The better-off, whose employment does not usually entail physical labour, might hope to live well into their 80s with good health. But for people burned out by tough manual work, who tend to have poorer housing, diets, access to healthcare and are at greater risk of ill-health and frailty, death comes much sooner.

This is already a grave injustice in our society. Driving up the pension age even further makes it worse — particularly for those groups who are statistically more likely to die in their late 60s or early 70s, who will suddenly see the finishing line pushed so far into the distance that it becomes meaningless.

And yet they have decades of NI contributions to their credit which they will never benefit from.

Discrimination

Even as it stands, current state pension policy fails to recognise those in the most deprived areas tend to die younger and on average spend 19 more years in poor health in old age than people in the least deprived parts of the country.

Raising the pension age further still, on the basis of average life expectancy, will create even greater discrimination.

The UK state pension is already the lowest in the developed world. With the CSJ proposals, we would be penalising those who are already vulnerable and discriminated against.

In its defence, Andy Cook of the CSJ claimed: 'Working longer has the potential to . . . increase retirement savings and ensure the full functioning of public services for all.'

Raising the pension age further still, on the basis of average life expectancy, will create even greater discrimination (stock pictured)

Yes, it is true that keeping more older people in work would boost the economy and cut public spending. Indeed, official estimates suggest that raising the average retirement age by just one year would add one per cent to national output (GDP).

But forcing people to wait longer for their pension, regardless of their circumstances, is not a fair welfare policy. Nor does it fulfil the original purpose of a state pension. Boosting growth and cutting spending on the backs of our oldest workers is wrong.

Working longer can be beneficial for many people's health and wellbeing, but not all. A good pension policy should be about encouraging a longer working life for those who want it, not forcing it on people who don't, or who cannot cope.

The CSJ proposal also raises the farcical prospect that, if the retirement age is raised to 75, 74-year-olds who can't find work will have to draw unemployment benefit.
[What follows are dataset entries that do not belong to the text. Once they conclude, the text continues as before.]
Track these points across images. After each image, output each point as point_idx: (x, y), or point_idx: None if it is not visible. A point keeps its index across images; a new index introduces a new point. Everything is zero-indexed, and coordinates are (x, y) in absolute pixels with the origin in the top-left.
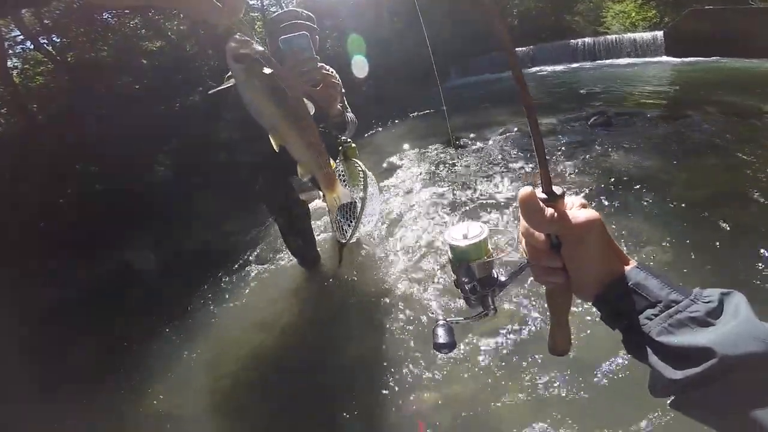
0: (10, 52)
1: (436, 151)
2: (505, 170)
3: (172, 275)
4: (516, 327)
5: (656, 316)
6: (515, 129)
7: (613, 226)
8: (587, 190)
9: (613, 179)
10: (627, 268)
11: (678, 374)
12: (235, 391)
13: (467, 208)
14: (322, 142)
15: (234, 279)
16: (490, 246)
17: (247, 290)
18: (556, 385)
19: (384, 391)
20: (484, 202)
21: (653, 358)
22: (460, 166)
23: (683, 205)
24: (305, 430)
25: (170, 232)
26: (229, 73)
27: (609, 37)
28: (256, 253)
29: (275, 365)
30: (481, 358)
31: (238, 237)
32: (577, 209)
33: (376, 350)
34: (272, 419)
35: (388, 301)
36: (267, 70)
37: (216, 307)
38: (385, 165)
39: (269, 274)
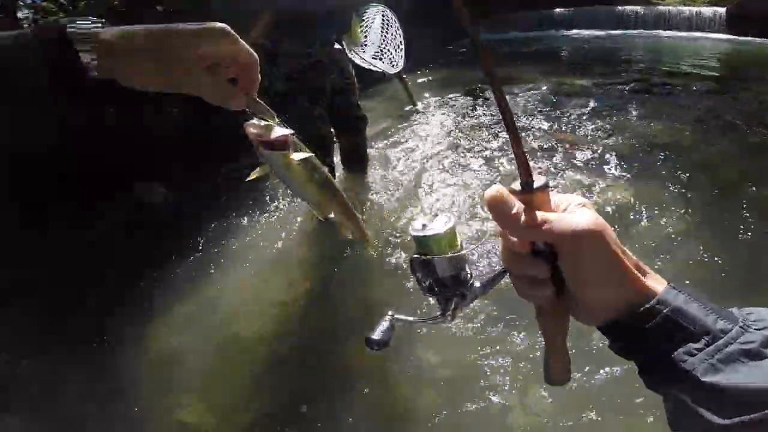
0: (21, 3)
1: (458, 102)
2: (527, 125)
3: (183, 216)
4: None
5: (700, 350)
6: (545, 87)
7: (634, 192)
8: (614, 153)
9: (643, 145)
10: (659, 288)
11: (726, 420)
12: (239, 336)
13: (484, 159)
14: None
15: (245, 221)
16: (462, 241)
17: (258, 233)
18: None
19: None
20: (500, 155)
21: (694, 397)
22: (482, 117)
23: (713, 180)
24: (302, 383)
25: (184, 171)
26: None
27: (662, 7)
28: (271, 196)
29: (279, 313)
30: (484, 359)
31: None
32: (573, 210)
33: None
34: (269, 370)
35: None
36: (302, 155)
37: (224, 250)
38: (403, 112)
39: (282, 218)
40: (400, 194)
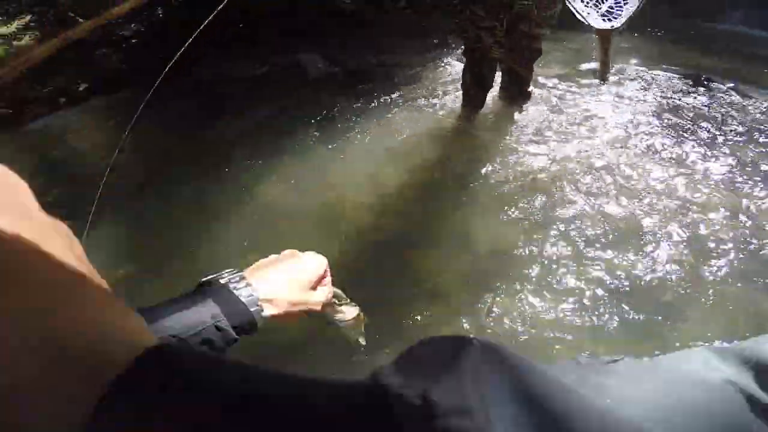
0: None
1: (667, 82)
2: (747, 131)
3: (332, 83)
4: None
5: None
6: None
7: None
8: None
9: None
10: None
11: None
12: (335, 208)
13: (663, 171)
14: None
15: (387, 101)
16: None
17: (394, 121)
18: None
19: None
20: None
21: None
22: (697, 114)
23: None
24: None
25: (342, 48)
26: None
27: None
28: (420, 81)
29: (383, 202)
30: None
31: (403, 64)
32: None
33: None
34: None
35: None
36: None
37: (358, 127)
38: (581, 70)
39: (423, 116)
40: (535, 144)
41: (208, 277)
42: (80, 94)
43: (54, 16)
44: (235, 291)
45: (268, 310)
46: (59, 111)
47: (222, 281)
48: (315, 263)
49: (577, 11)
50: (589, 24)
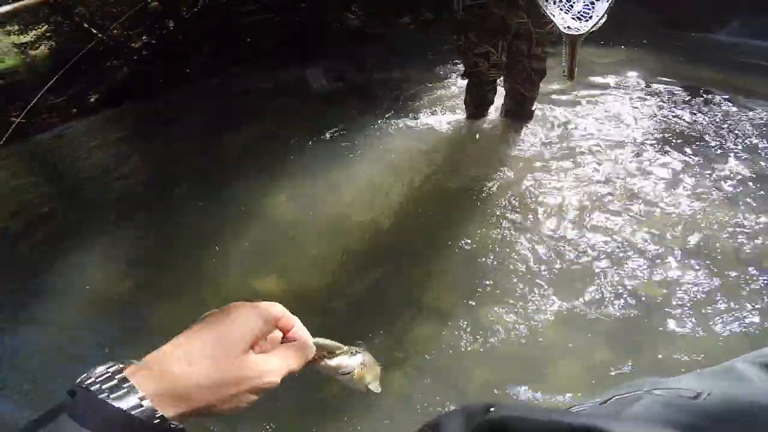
0: None
1: (667, 96)
2: (743, 145)
3: (335, 98)
4: None
5: None
6: None
7: None
8: None
9: None
10: None
11: None
12: (344, 224)
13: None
14: None
15: (389, 116)
16: None
17: (400, 137)
18: None
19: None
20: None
21: None
22: (696, 128)
23: None
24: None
25: (346, 63)
26: None
27: None
28: (422, 96)
29: (387, 214)
30: None
31: (405, 79)
32: None
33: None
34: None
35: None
36: (360, 371)
37: (364, 143)
38: (581, 84)
39: (429, 133)
40: (535, 161)
41: (77, 381)
42: (91, 104)
43: (69, 27)
44: (102, 395)
45: (170, 409)
46: (70, 121)
47: (85, 384)
48: (243, 318)
49: (549, 14)
50: (559, 27)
More than a million over-50s want to work but can't find a job because age discrimination is embedded in the labour market. Increasing support for these people — with retraining programmes and employer incentives — should be the first priority, before increasing the state pension age.

Abolished

We need to get away from the idea that there is one 'magic age' beyond which people won't be expected to work. Other factors should be used to determine eligibility.

For example, the number of years that people have made contributions to National Insurance could be taken into consideration, with perhaps the criteria for a full state pension at 50 years of payments. Those who started work earliest (usually the lower-paid) could retire earlier too, while those who moved to the UK later in life would get less, on the basis that their contributions had been less.

Another option would be to enable people to start drawing a reduced pension on health grounds or for unpaid caring roles. In this way, the flat 'pension age' cut-off would be abolished.

And that would be fine with me. Because nobody in Britain today should be chained to a specific retirement age at which they stop work altogether, and certainly not 75.